What you are asked to do —
Copy out each sentence that the article on City hiring before the EU referendum quotes from Philip Marsden, one per line.

═══ Reading text ═══

It is a familiar ritual that takes place every spring. Across the City, employees from top rainmakers to ambitious young bankers wait for their bonus to hit their bank account before resigning to join a rival. The mass migration forms part of a merry-go-round of hiring that happens each year. Only this year it is different.
Uncertainty surrounding the looming referendum on Britain’s membership of the EU means that widespread hiring has largely ground to a halt, with companies putting off making decisions until after the June 23 vote.
“There is indecision at the top end of the recruitment market because of a lack of clarity and understanding,” says Philip Marsden, founder of executive search firm Ridgeway Partners. “The environment feels very different from how it normally does at this time of year. The situation is acutely worse in financial services because the downside of a Brexit is greater than in other industries.”
If Britain left the EU, investment banks could lose access to the single market, which comprises more than 500m people across 28 European member states. Foreign banks that use the UK as a headquarters to gain a foothold into Europe may have to move large parts of their operations to other parts of the EU.

═══ Information supplied ═══

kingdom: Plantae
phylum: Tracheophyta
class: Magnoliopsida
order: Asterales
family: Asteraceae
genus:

═══

Answer for this exercise —
There is indecision at the top end of the recruitment market because of a lack of clarity and understanding.
The environment feels very different from how it normally does at this time of year.
The situation is acutely worse in financial services because the downside of a Brexit is greater than in other industries.